Quand on suit, depuis vingt ans, la pensée de Michel Maffesoli à travers la lecture de son oeuvre, il n'est pas surprenant que l'essai qu'il propose aujourd'hui, participe de ce déplacement des centrations. On sait en effet combien cet auteur s'est attaché à montrer le caractère tragique de notre état anthropologique lié à l'inéluctable inachèvement des contradictions de notre vécu. On sait aussi combien il situe l'exacerbation de cet état au coeur de notre monde actuel qui oscille entre la modernité héritée des lumières et la post-modernité du "temps des tribus".
Dans ce cheminement intellectuel alimenté par l'examen clinique des corpus sociaux, politiques, esthétiques, culturels..., où la place est laissée à l'approche de l'imaginaire et des mythes dans la tradition de pensée de Gilbert Durand en particulier, il fallait bien qu'un moment advienne où Michel Maffesoli porterait un regard épistémologique sur les fondements de sa démarche cognitive. Il fallait d'autant plus que cette démarche éclaire la lecture de la pensée de notre temps. C'est en partie chose faite avec la publication de ce onzième ouvrage de Maffesoli.
Pour mener à bien son entreprise, Maffesoli commence par poser les limites d'une appréhension positiviste de l'objet, fondée sur sa coupure d'avec le sujet. I1 montre combien le rationalisme qui supporte cette posture intellectuelle n'aboutit qu'à favoriser l'abstraction mutilante et combien cela impose une rupture épistémologique. Face aux insuffisances et à la vanité de l'utopie rationaliste, il convient de savoir élargir l'univers de la raison à ce qui procède en propre du sujet envisagé cognitivement de façon moins restrictive.

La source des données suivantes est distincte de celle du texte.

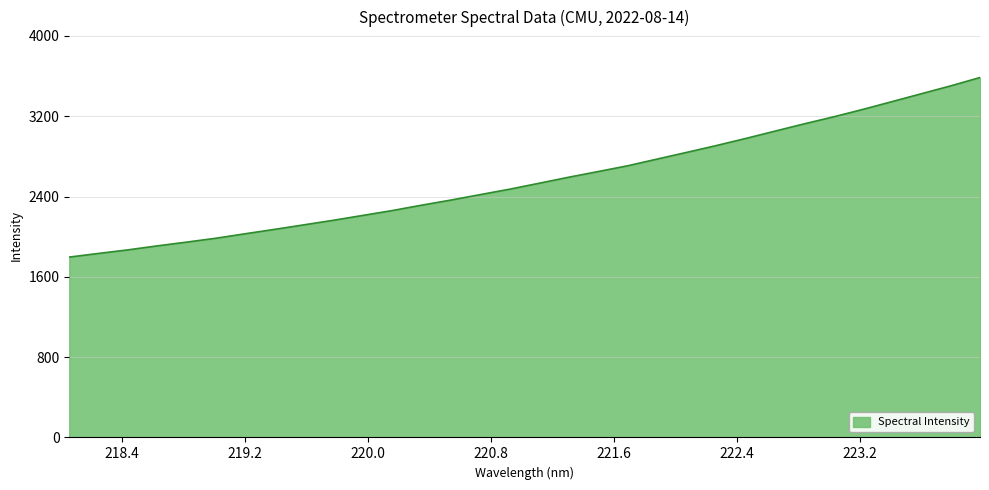

What is the greatest value displayed?

3585.7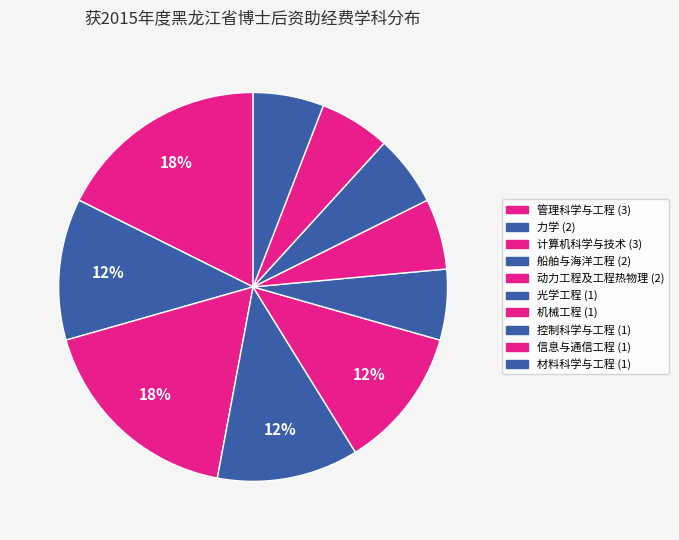

How many slices are in this pie chart?

10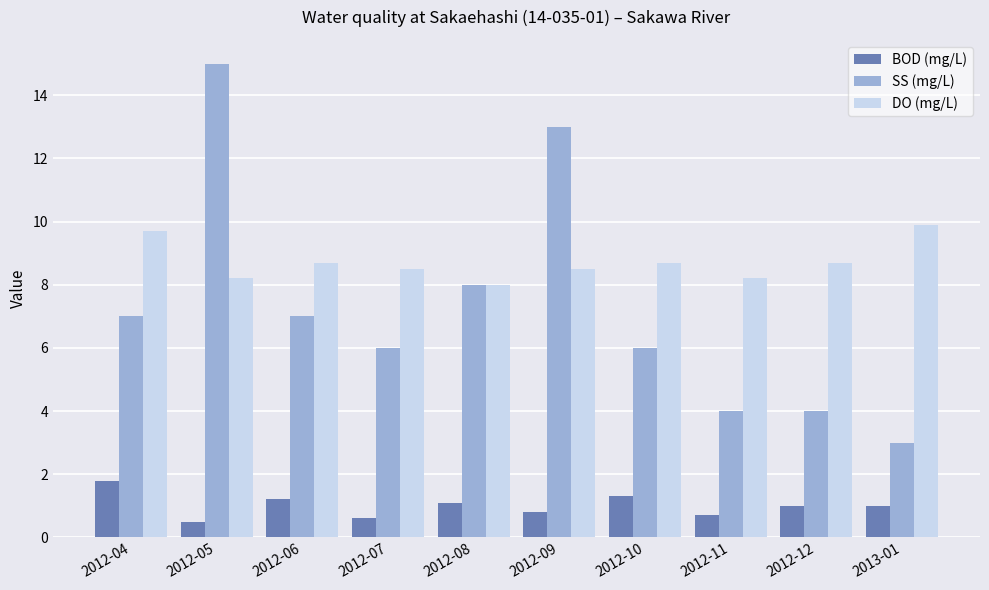

Where is SS (mg/L) nearest to the value 9?

2012-08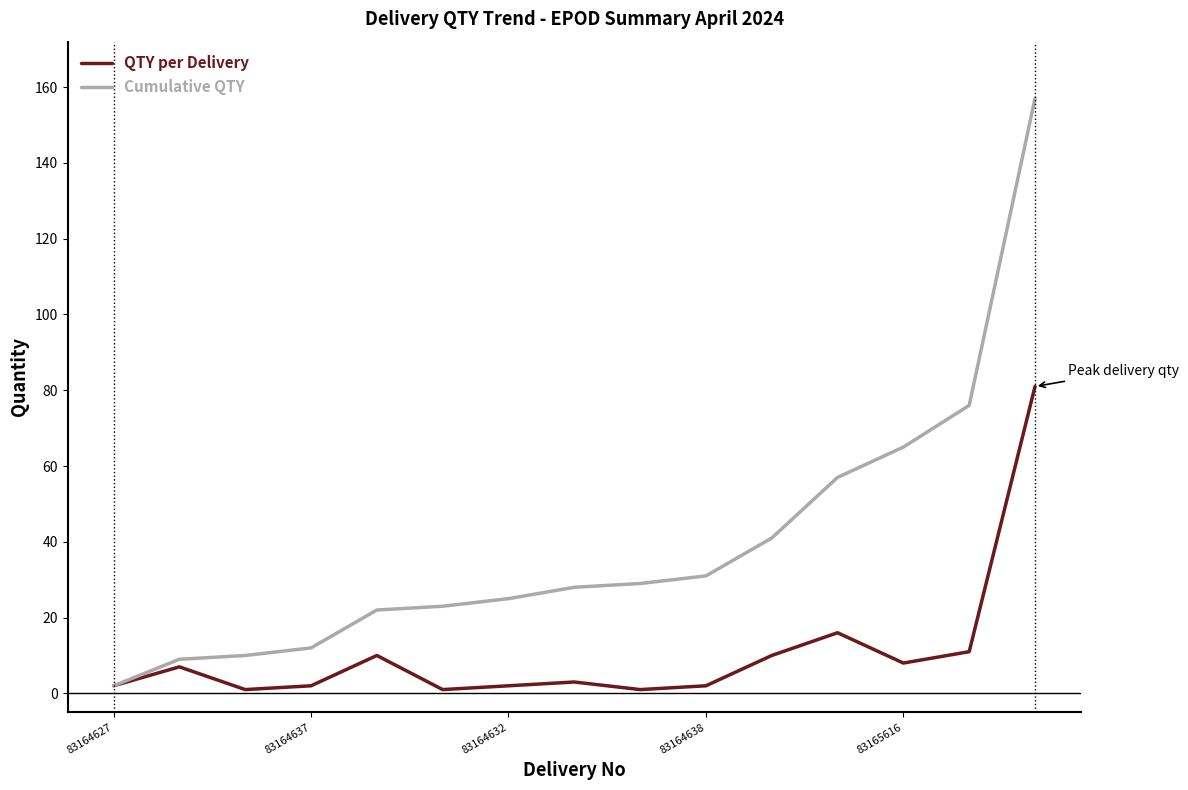

Is this an area chart (filled region under the line)?

No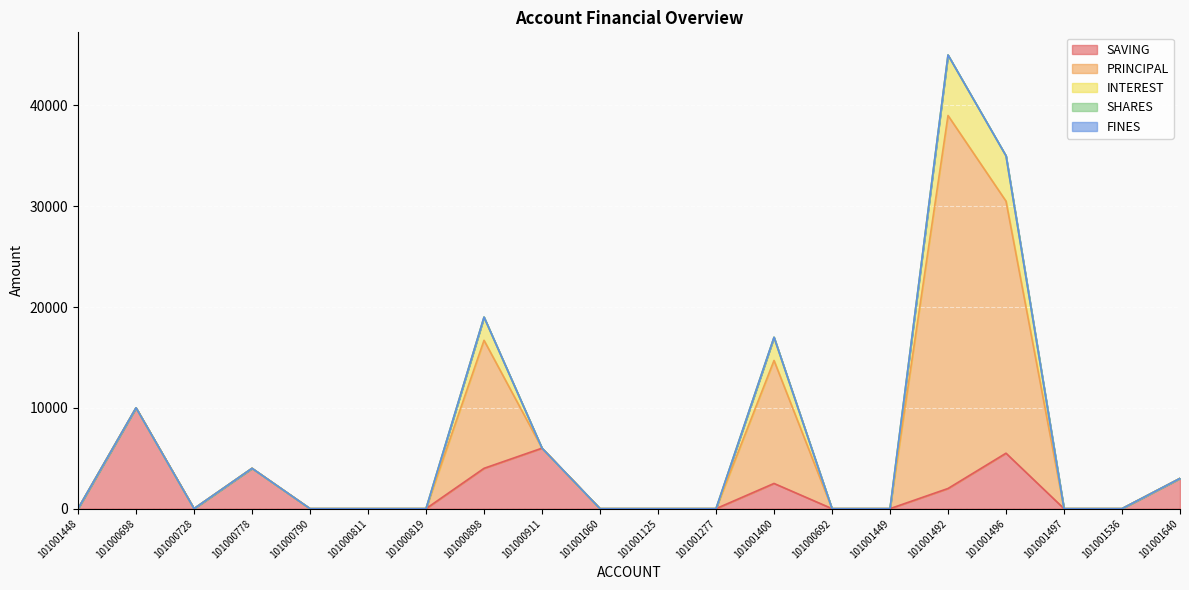

How many categories are shown in the chart?

20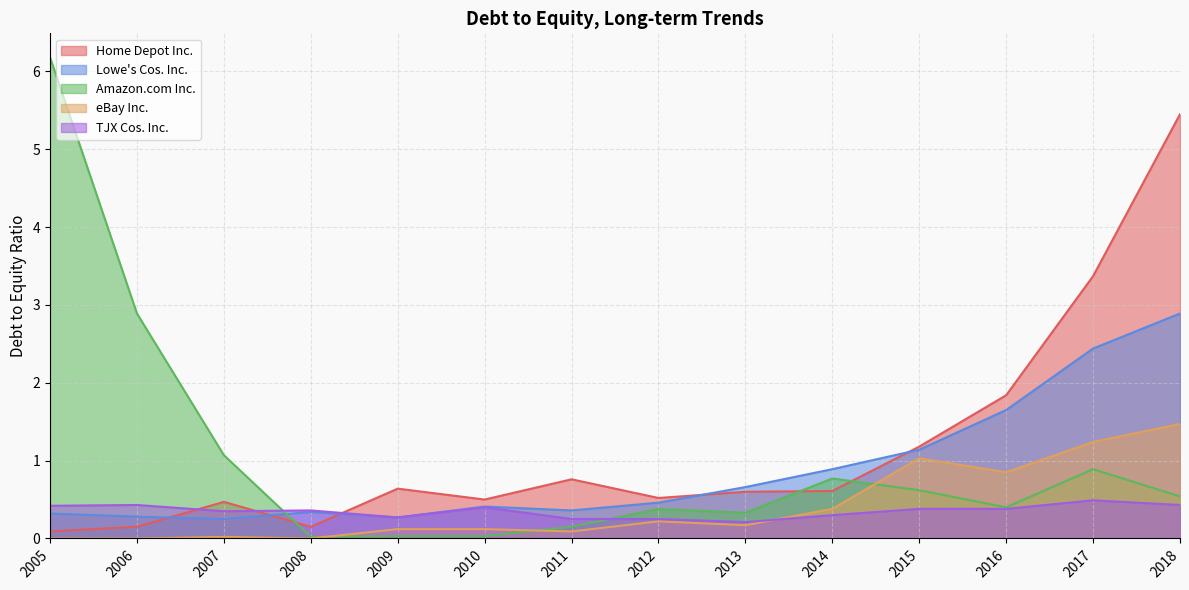

What is the maximum value for eBay Inc.?

1.5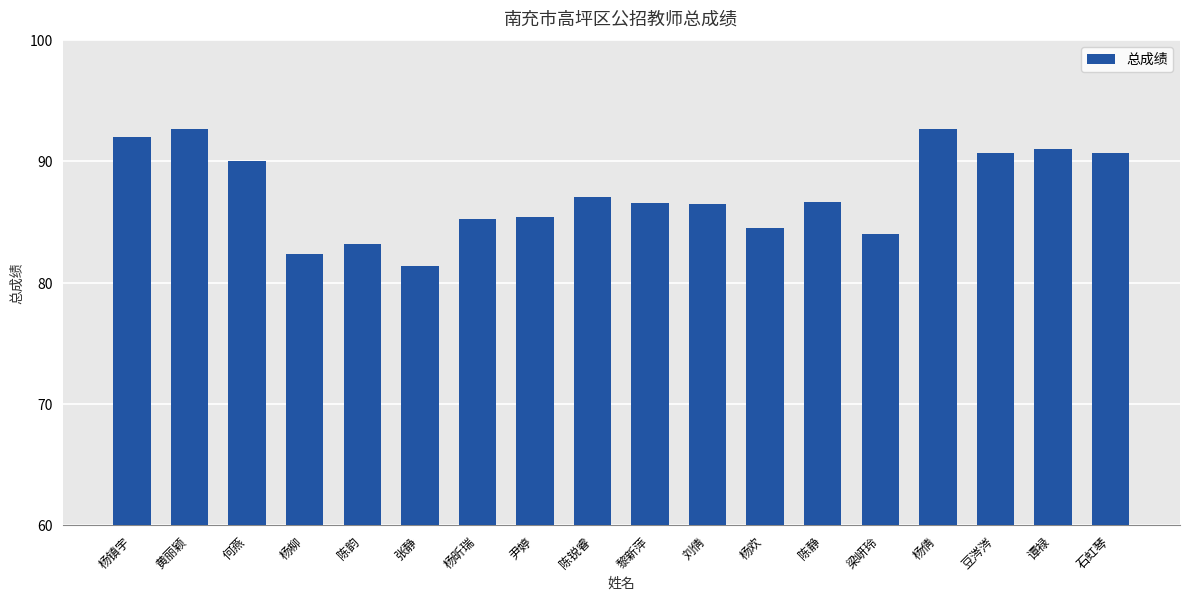

What is the greatest value displayed?

92.7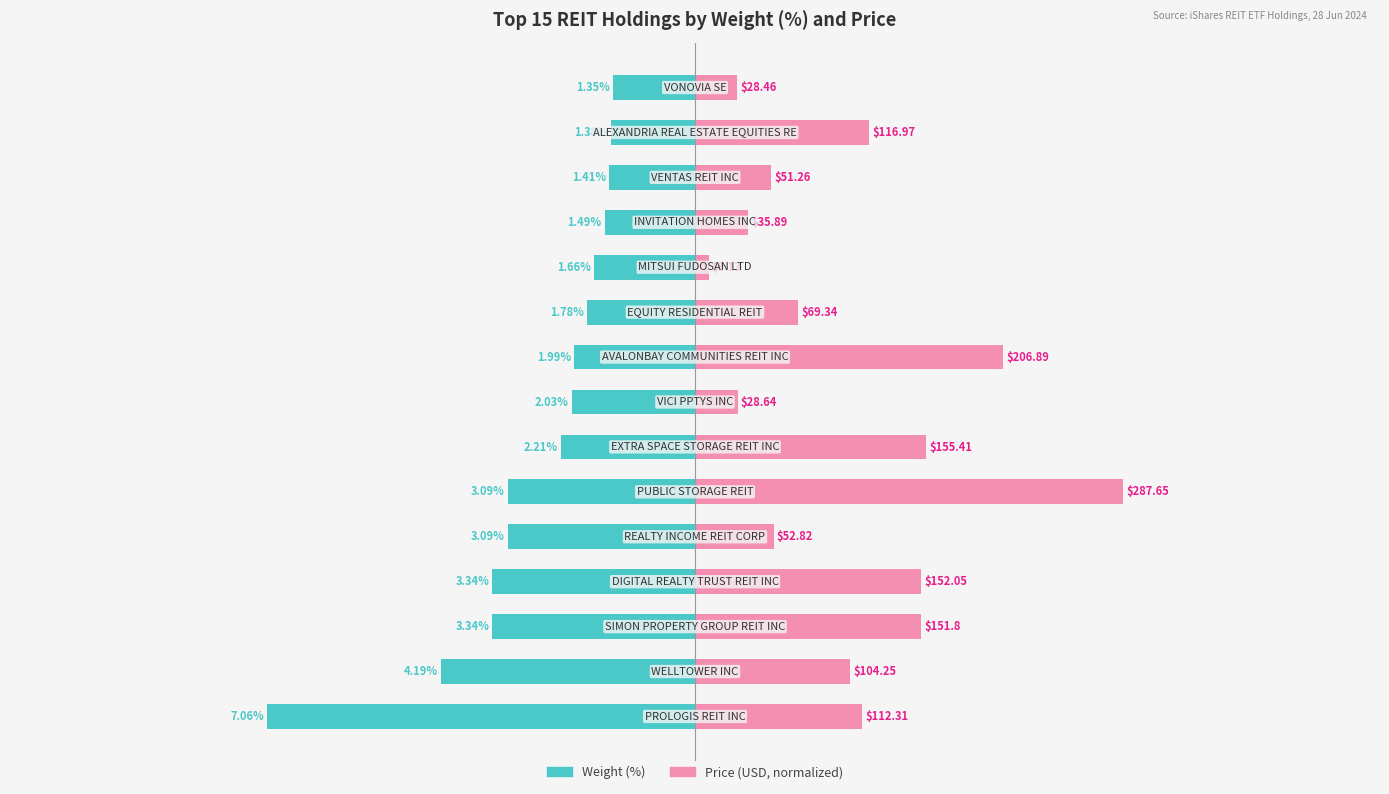

What is the maximum value shown in the chart?

7.1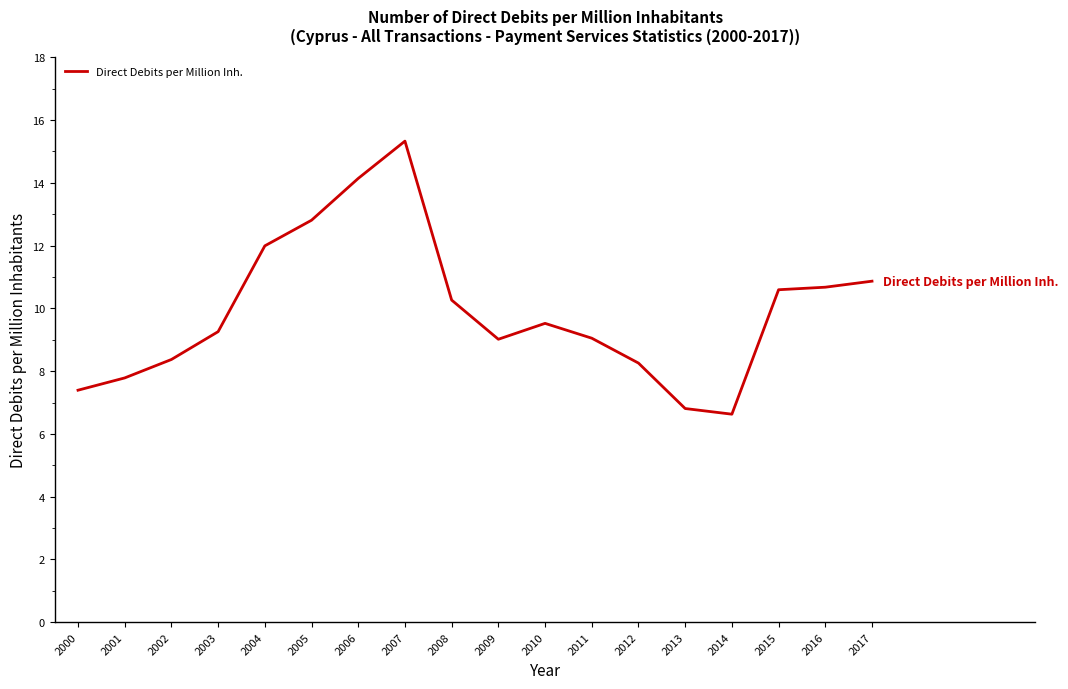

What is the approximate value at 2007?

15.3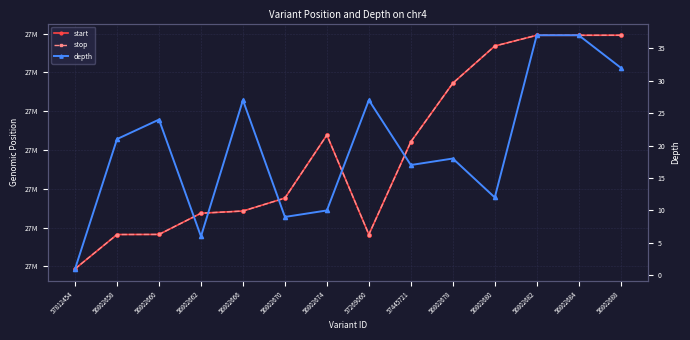

How many interior local valleys does the stop series have?

1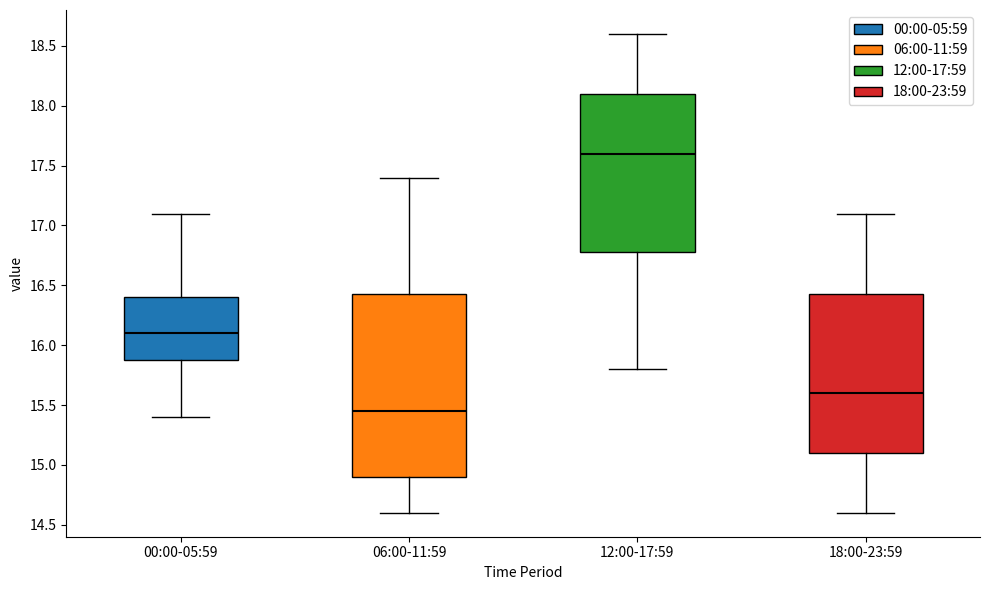

Reading left to right, read every box against the y-axis: the position of its median line, the range the box covers, and the ends of its whiskers. The values are not printed on the chart, so give them approximately, as read against the axis.

00:00-05:59: median 16.10, box 15.90 to 16.40, whiskers 15.40 to 17.10
06:00-11:59: median 15.45, box 14.90 to 16.45, whiskers 14.60 to 17.40
12:00-17:59: median 17.60, box 16.80 to 18.10, whiskers 15.80 to 18.60
18:00-23:59: median 15.60, box 15.10 to 16.45, whiskers 14.60 to 17.10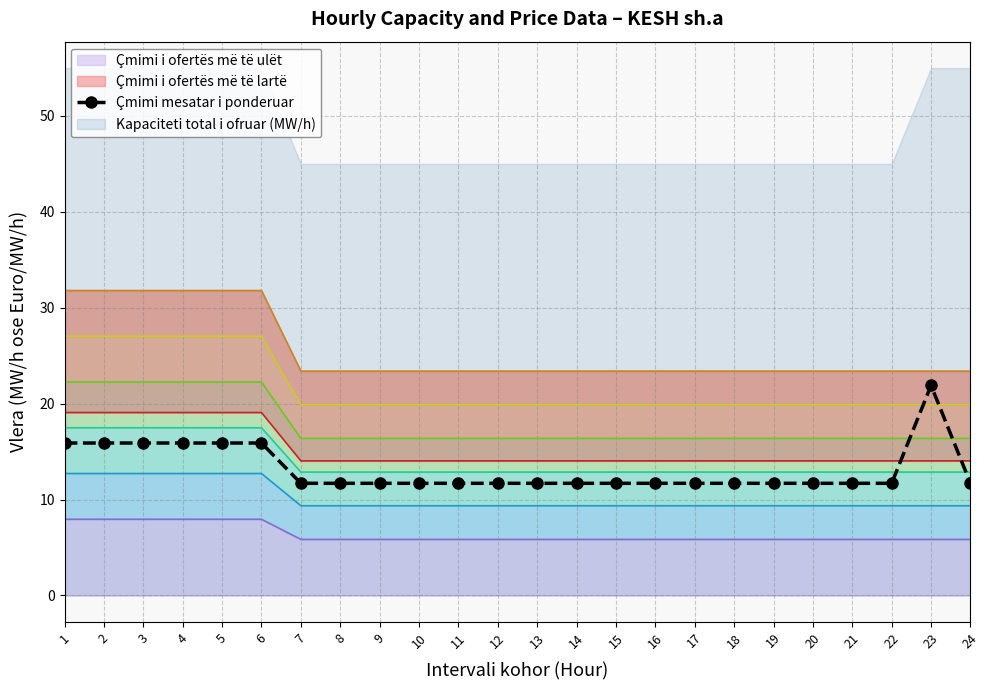

At which category does the chart reach its minimum across all series?

7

En alléguant d'une "raison interne", en prônant "l'illumination ou l'élargissement de la conscience" (p. 69) génératrice d'une "pensée organique", nous ne sommes pas loin de revivifier une conception bio-cognitive de l'esprit à laquelle nous sommes habitués dans les sciences de la complexité. Ainsi, chez Maffesoli, la raison peut-elle devenir sensible tout en ne demeurant pas une sorte de bruit de fond mental. L'hédonisme sur lequel elle prétend reposer s'organise en effet, ici, en référence au "formisme", "expression philosophique" de la forme, "qui se contente de poser des problèmes et donne "des conditions de possibilités" pour y répondre au cas par cas et non de manière abstraite" (p. 113). Ce n'est pas trop dire, me semble-t-il, que de voir dans cette référence philosophique l'ambition d'une modélisation ouverte dont la forme, qui n'est pas "formule", équivaut à une véritable procédure d'implexion qui réserve la complexité à ce qui fait l'objet (global) de contemplation.
D'où l'intérêt porté ici à l'expérience vécue et aux méthodologies phénoménologiques, dans lesquelles, le rappelle Maffesoli, l'idée d'horizon (p. 154), la démarche intuitive etle support de la métaphore constituent un outillage primordial pour gérer des "comment ?" plutôt que des "pourquoi ?".